**ENTRIES SUPPLIED:**
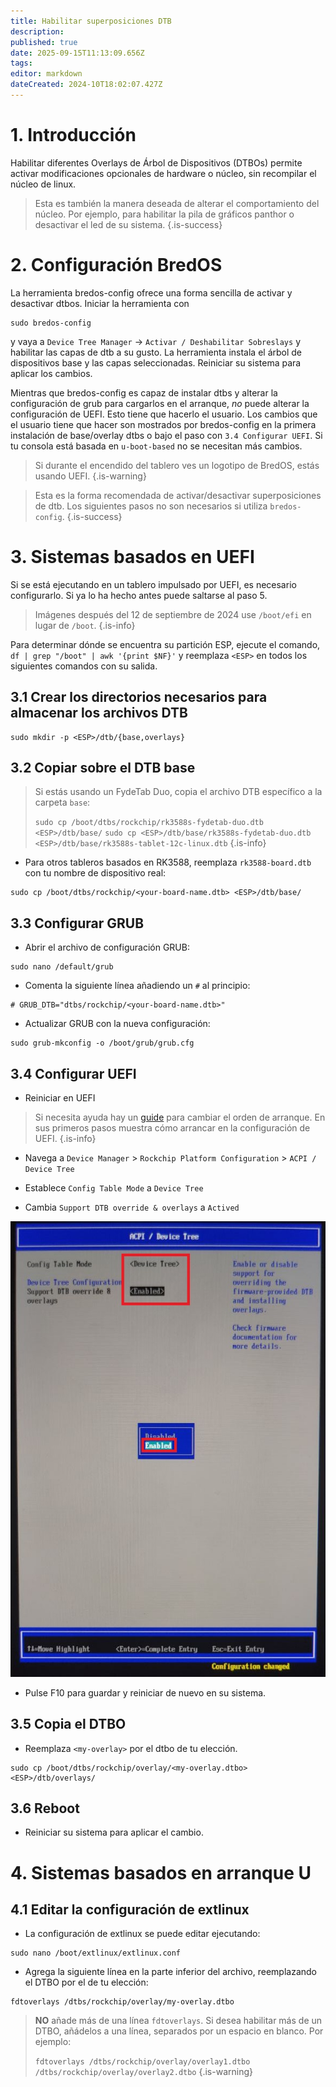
 ```yaml
---
title: Habilitar superposiciones DTB
description:
published: true
date: 2025-09-15T11:13:09.656Z
tags:
editor: markdown
dateCreated: 2024-10T18:02:07.427Z
---
```


# 1. Introducción

Habilitar diferentes Overlays de Árbol de Dispositivos (DTBOs) permite activar modificaciones opcionales de hardware o núcleo, sin recompilar el núcleo de linux.

> Esta es también la manera deseada de alterar el comportamiento del núcleo. Por ejemplo, para habilitar la pila de gráficos panthor o desactivar el led de su sistema.
> {.is-success}

# 2. Configuración BredOS

La herramienta bredos-config ofrece una forma sencilla de activar y desactivar dtbos. Iniciar la herramienta con

```
sudo bredos-config
```

y vaya a `Device Tree Manager` -> `Activar / Deshabilitar Sobreslays` y habilitar las capas de dtb a su gusto. La herramienta instala el árbol de dispositivos base y las capas seleccionadas. Reiniciar su sistema para aplicar los cambios.

Mientras que bredos-config es capaz de instalar dtbs y alterar la configuración de grub para cargarlos en el arranque, _no_ puede alterar la configuración de UEFI. Esto tiene que hacerlo el usuario. Los cambios que el usuario tiene que hacer son mostrados por bredos-config en la primera instalación de base/overlay dtbs o bajo el paso con `3.4 Configurar UEFI`. Si tu consola está basada en `u-boot-based` no se necesitan más cambios.

> Si durante el encendido del tablero ves un logotipo de BredOS, estás usando UEFI.
> {.is-warning}

> Esta es la forma recomendada de activar/desactivar superposiciones de dtb. Los siguientes pasos no son necesarios si utiliza `bredos-config`.
> {.is-success}

# 3. Sistemas basados en UEFI

Si se está ejecutando en un tablero impulsado por UEFI, es necesario configurarlo.
Si ya lo ha hecho antes puede saltarse al paso 5.

> Imágenes después del 12 de septiembre de 2024 use `/boot/efi` en lugar de `/boot`.
> {.is-info}

Para determinar dónde se encuentra su partición ESP, ejecute el comando, `df | grep "/boot" | awk '{print $NF}'` y reemplaza `<ESP>` en todos los siguientes comandos con su salida.

## 3.1 Crear los directorios necesarios para almacenar los archivos DTB

```
sudo mkdir -p <ESP>/dtb/{base,overlays}
```

## 3.2 Copiar sobre el DTB base

> Si estás usando un FydeTab Duo, copia el archivo DTB específico a la carpeta `base`:
>
> `sudo cp /boot/dtbs/rockchip/rk3588s-fydetab-duo.dtb <ESP>/dtb/base/`
> `sudo cp <ESP>/dtb/base/rk3588s-fydetab-duo.dtb <ESP>/dtb/base/rk3588s-tablet-12c-linux.dtb`
> {.is-info}

- Para otros tableros basados en RK3588, reemplaza `rk3588-board.dtb` con tu nombre de dispositivo real:

```
sudo cp /boot/dtbs/rockchip/<your-board-name.dtb> <ESP>/dtb/base/
```

## 3.3 Configurar GRUB

- Abrir el archivo de configuración GRUB:

```
sudo nano /default/grub
```

- Comenta la siguiente línea añadiendo un `#` al principio:

```
# GRUB_DTB="dtbs/rockchip/<your-board-name.dtb>"
```

- Actualizar GRUB con la nueva configuración:

```
sudo grub-mkconfig -o /boot/grub/grub.cfg
```

## 3.4 Configurar UEFI

- Reiniciar en UEFI

> Si necesita ayuda hay un [guide](/en/how-to/change-default-boot-order-rk3588) para cambiar el orden de arranque. En sus primeros pasos muestra cómo arrancar en la configuración de UEFI.
> {.is-info}

- Navega a `Device Manager` > `Rockchip Platform Configuration` > `ACPI / Device Tree`

- Establece `Config Table Mode` a `Device Tree`

- Cambia `Support DTB override & overlays` a `Actived`

![](/panthor/enable_tree_dtb_in_uefi.jpg)

- Pulse F10 para guardar y reiniciar de nuevo en su sistema.

## 3.5 Copia el DTBO

- Reemplaza `<my-overlay>` por el dtbo de tu elección.

```
sudo cp /boot/dtbs/rockchip/overlay/<my-overlay.dtbo> <ESP>/dtb/overlays/
```

## 3.6 Reboot

- Reiniciar su sistema para aplicar el cambio.

# 4. Sistemas basados en arranque U

## 4.1 Editar la configuración de extlinux

- La configuración de extlinux se puede editar ejecutando:

```
sudo nano /boot/extlinux/extlinux.conf
```

- Agrega la siguiente línea en la parte inferior del archivo, reemplazando el DTBO por el de tu elección:

```
fdtoverlays /dtbs/rockchip/overlay/my-overlay.dtbo
```

> **NO** añade más de una línea `fdtoverlays`.
> Si desea habilitar más de un DTBO, añádelos a una línea, separados por un espacio en blanco.
> Por ejemplo:
>
> `fdtoverlays /dtbs/rockchip/overlay/overlay1.dtbo /dtbs/rockchip/overlay/overlay2.dtbo`
> {.is-warning}
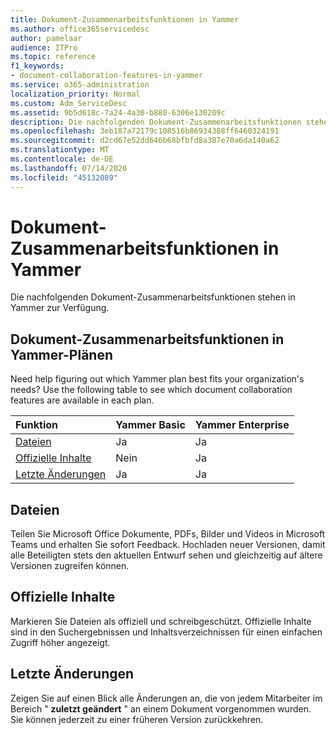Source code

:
 ```yaml
---
title: Dokument-Zusammenarbeitsfunktionen in Yammer
ms.author: office365servicedesc
author: pamelaar
audience: ITPro
ms.topic: reference
f1_keywords:
- document-collaboration-features-in-yammer
ms.service: o365-administration
localization_priority: Normal
ms.custom: Adm_ServiceDesc
ms.assetid: 9b5d618c-7a24-4a30-b880-6306e130209c
description: Die nachfolgenden Dokument-Zusammenarbeitsfunktionen stehen in Yammer zur Verfügung.
ms.openlocfilehash: 3eb187a72179c108516b86934388ff6460324191
ms.sourcegitcommit: d2cd67e52dd646b68bfbfd8a387e70a6da140a62
ms.translationtype: MT
ms.contentlocale: de-DE
ms.lasthandoff: 07/14/2020
ms.locfileid: "45132089"
---
```

# <a name="document-collaboration-features-in-yammer"></a>Dokument-Zusammenarbeitsfunktionen in Yammer

Die nachfolgenden Dokument-Zusammenarbeitsfunktionen stehen in Yammer zur Verfügung.
  
## <a name="document-collaboration-features-across-yammer-plans"></a>Dokument-Zusammenarbeitsfunktionen in Yammer-Plänen

Need help figuring out which Yammer plan best fits your organization's needs? Use the following table to see which document collaboration features are available in each plan.
  
|**Funktion**|**Yammer Basic**|**Yammer Enterprise**|
|:-----|:-----|:-----|
|[Dateien](document-collaboration-features-in-yammer.md#files) <br/> |Ja  <br/> |Ja  <br/> |
|[Offizielle Inhalte](document-collaboration-features-in-yammer.md#official-content) <br/> |Nein  <br/> |Ja  <br/> |
|[Letzte Änderungen](document-collaboration-features-in-yammer.md#recent-changes) <br/> |Ja  <br/> |Ja  <br/> |

## <a name="files"></a>Dateien

Teilen Sie Microsoft Office Dokumente, PDFs, Bilder und Videos in Microsoft Teams und erhalten Sie sofort Feedback. Hochladen neuer Versionen, damit alle Beteiligten stets den aktuellen Entwurf sehen und gleichzeitig auf ältere Versionen zugreifen können.
  
## <a name="official-content"></a>Offizielle Inhalte

Markieren Sie Dateien als offiziell und schreibgeschützt. Offizielle Inhalte sind in den Suchergebnissen und Inhaltsverzeichnissen für einen einfachen Zugriff höher angezeigt.

## <a name="recent-changes"></a>Letzte Änderungen

Zeigen Sie auf einen Blick alle Änderungen an, die von jedem Mitarbeiter im Bereich " **zuletzt geändert** " an einem Dokument vorgenommen wurden. Sie können jederzeit zu einer früheren Version zurückkehren.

**WHAT THE TASK REQUIRES:** Every line from the top of the entries through the line that holds "# 2. Configuración BredOS" is to be quoted exactly, please, and nothing else; omit the pictures.

**REPLY TO THE TASK:**
 ```yaml
---
title: Habilitar superposiciones DTB
description:
published: true
date: 2025-09-15T11:13:09.656Z
tags:
editor: markdown
dateCreated: 2024-10T18:02:07.427Z
---
```


# 1. Introducción

Habilitar diferentes Overlays de Árbol de Dispositivos (DTBOs) permite activar modificaciones opcionales de hardware o núcleo, sin recompilar el núcleo de linux.

> Esta es también la manera deseada de alterar el comportamiento del núcleo. Por ejemplo, para habilitar la pila de gráficos panthor o desactivar el led de su sistema.
> {.is-success}

# 2. Configuración BredOS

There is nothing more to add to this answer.